**AIM OF THE TASK**
Your output should be one number, which is how many lines in the material contain "contrast".

**DATA SHOWN**
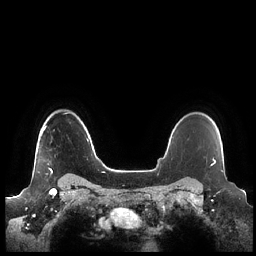
Breast MRI (dynamic contrast-enhanced), one axial slice; slice 177 of 248 in the series (ordered by position); dynamic contrast-enhanced series, time point 2 of 7 at this slice position (early post-contrast); 1.5 T; TE 1.9 ms, TR 4.1 ms; 0.8 mm slice thickness; 256 × 256 image matrix, field of view 340 × 340 mm. Female patient.
Annotated regions visible in this slice (semi-automatically segmented with operator editing):
- enhancing-tissue mask used for the functional tumour volume (all voxels passing the contrast-enhancement thresholds inside the analysis volume; usually the tumour): box from (x=41, y=126) to (x=53, y=173) px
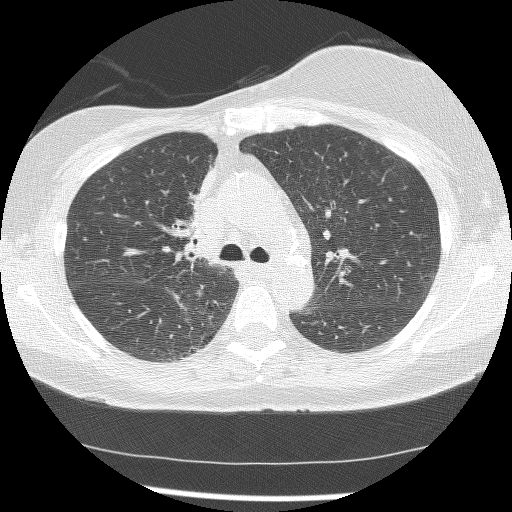
Chest CT (low-dose screening protocol), one axial image. Baseline annual screen. Lung window (W 1500 / L -600 HU). Lung (sharp) reconstruction kernel (BONE). 120 kVp. Female, age 56 years at enrolment. Current smoker at enrolment.
Expert-annotated lung lesion, bounding box <163,165,219,263> (left, top, right, bottom; pixels). The screening reader recorded 2 non-calcified nodules or masses ≥4 mm on this exam (right lower lobe, right middle lobe); which of them this box marks is not recorded. Official screen result: positive, change unspecified: nodule(s) >= 4 mm or enlarging nodule(s), mass(es), or other non-specific abnormalities suspicious for lung cancer.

**THE ANSWER**
2